The Chinese city of Shicheng was flooded in 1959, then forgotten. With its recent rediscovery, divers can explore a 600-year-old city that is both underwater – and unseen for decades.
Often called the “Atlantis of the East” by travellers, the underwater city of Shicheng is a magnificent, mysterious time capsule of Imperial China. Stone architecture dating to the Ming and Qing dynasties (which ruled from 1368 to 1912) stands perfectly preserved 40m under Qiandao Lake in Zhejiang province, 400km south of Shanghai.
Unlike the mythical Atlantis, Shicheng – which means Lion City in Mandarin – was purposely flooded in 1959 to make way for the Xin’an Dam and its adjoining hydroelectric station. Nearly 300,000 people were relocated for the project, some of whom had families that had lived in the city for centuries.
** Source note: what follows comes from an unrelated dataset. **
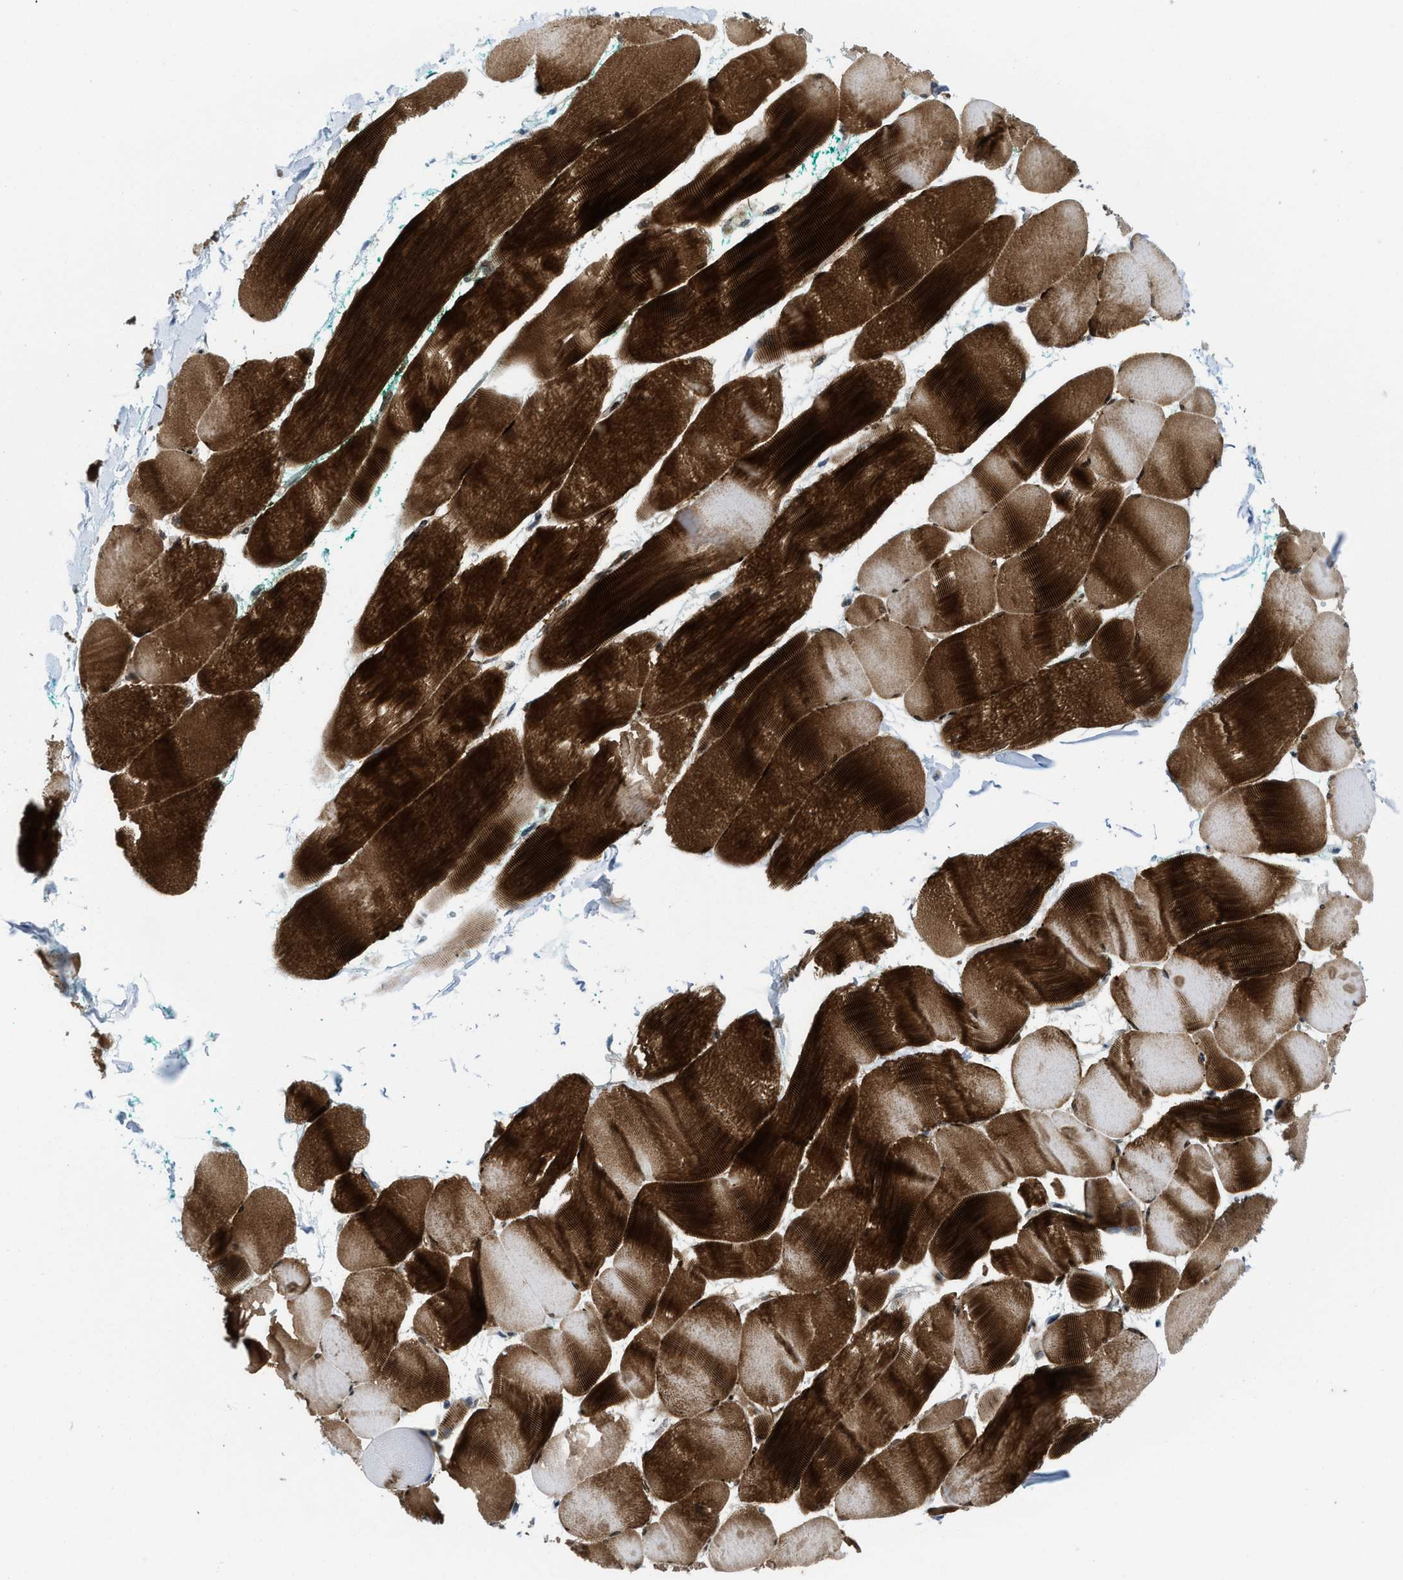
{"staining": {"intensity": "strong", "quantity": ">75%", "location": "cytoplasmic/membranous,nuclear"}, "tissue": "skeletal muscle", "cell_type": "Myocytes", "image_type": "normal", "snomed": [{"axis": "morphology", "description": "Normal tissue, NOS"}, {"axis": "morphology", "description": "Squamous cell carcinoma, NOS"}, {"axis": "topography", "description": "Skeletal muscle"}], "caption": "DAB (3,3'-diaminobenzidine) immunohistochemical staining of benign human skeletal muscle displays strong cytoplasmic/membranous,nuclear protein expression in approximately >75% of myocytes.", "gene": "PDLIM5", "patient": {"sex": "male", "age": 51}}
The city was “rediscovered” in 2001 when the Chinese government organised an expedition to see what might remain of the lost metropolis. Interest and exploration increased further in 2011, when the Chinese National Geography published some never-before-seen photographs and illustrations hypothesising what the small city, which measured about half a square kilometre, might have looked like in its heyday.
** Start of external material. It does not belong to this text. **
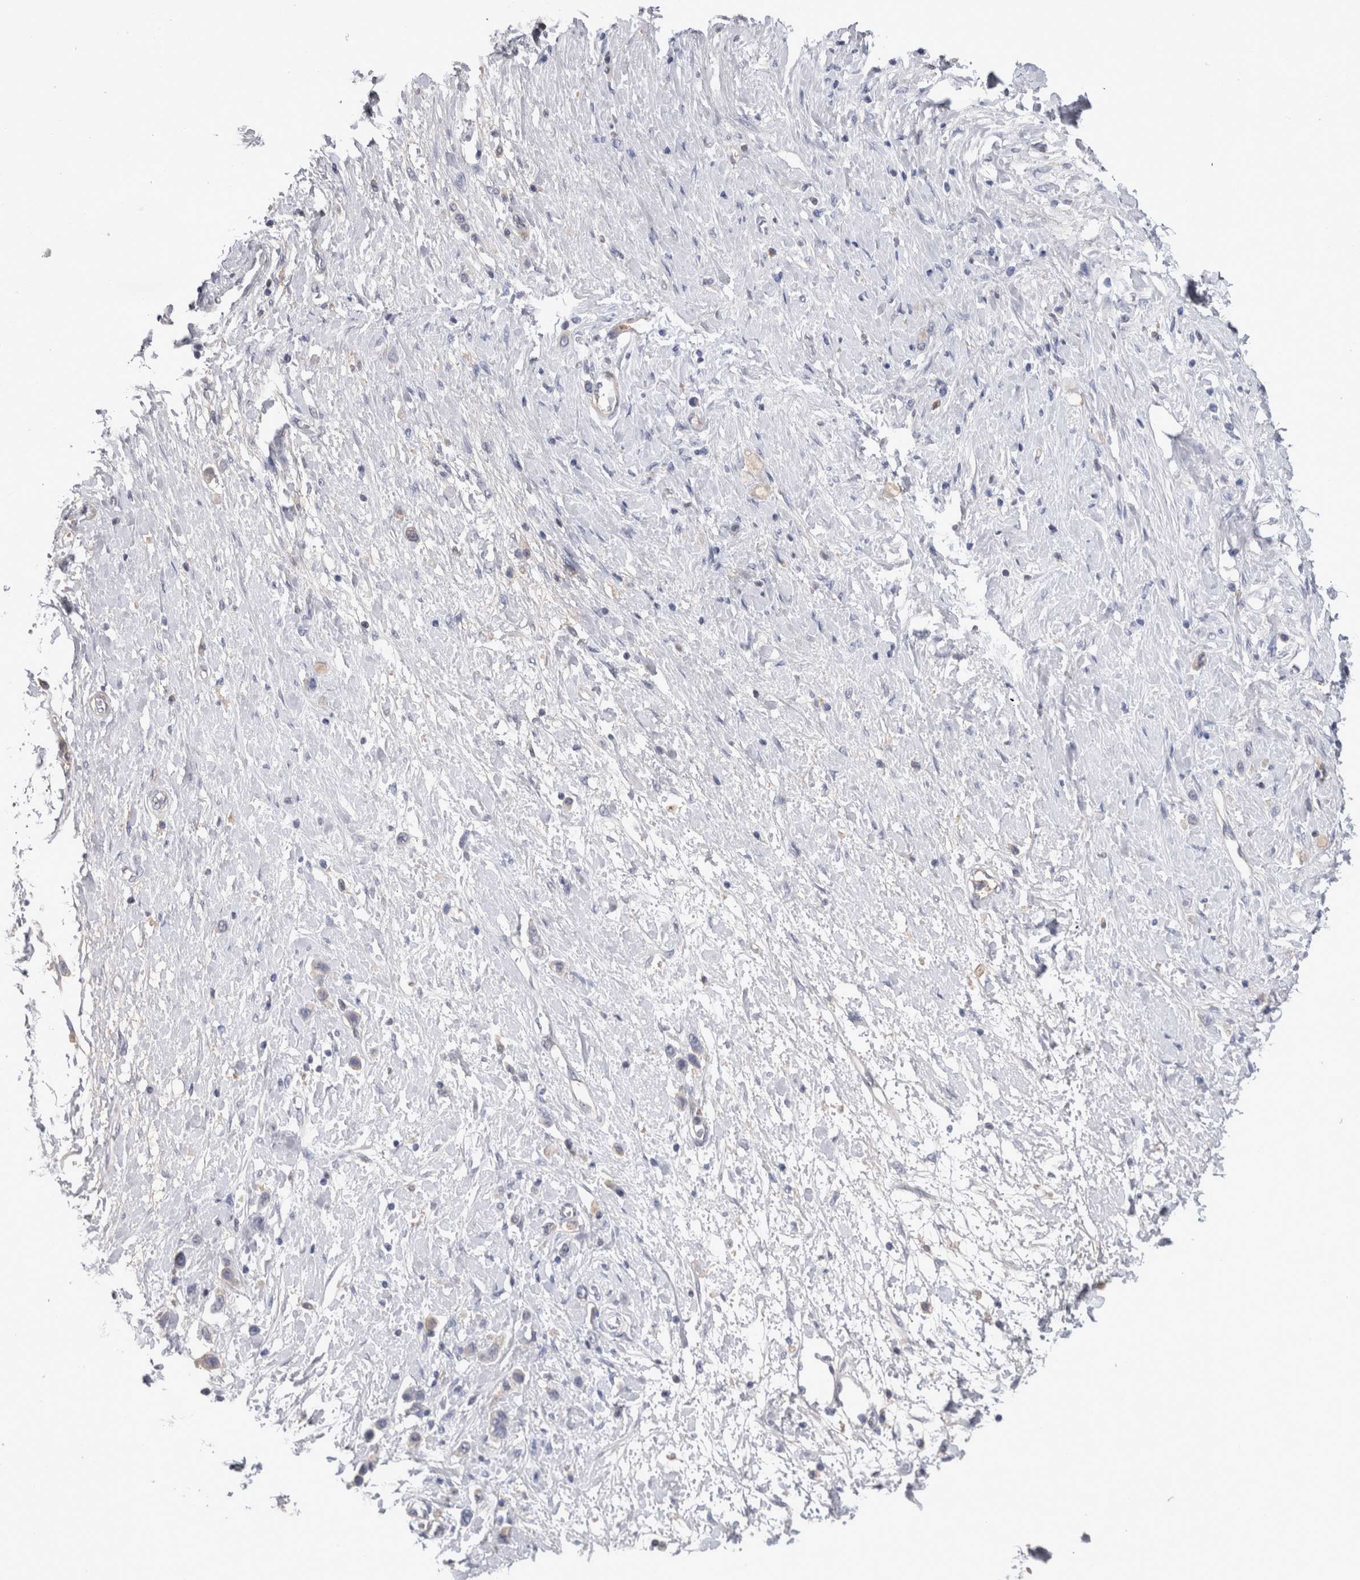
{"staining": {"intensity": "negative", "quantity": "none", "location": "none"}, "tissue": "stomach cancer", "cell_type": "Tumor cells", "image_type": "cancer", "snomed": [{"axis": "morphology", "description": "Adenocarcinoma, NOS"}, {"axis": "topography", "description": "Stomach"}], "caption": "A high-resolution micrograph shows immunohistochemistry staining of stomach cancer (adenocarcinoma), which demonstrates no significant expression in tumor cells.", "gene": "REG1A", "patient": {"sex": "female", "age": 65}}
Expeditions and underwater photographs have revealed that the city had five entrance gates, as opposed to the traditional four – with two western-facing gates as well as gates in the other cardinal directions. The city’s wide streets also have 265 archways, featuring preserved stonework of lions, dragons, phoenixes and historical inscriptions, some of which date back as far as 1777; the city walls are believed to date back to the 16th Century.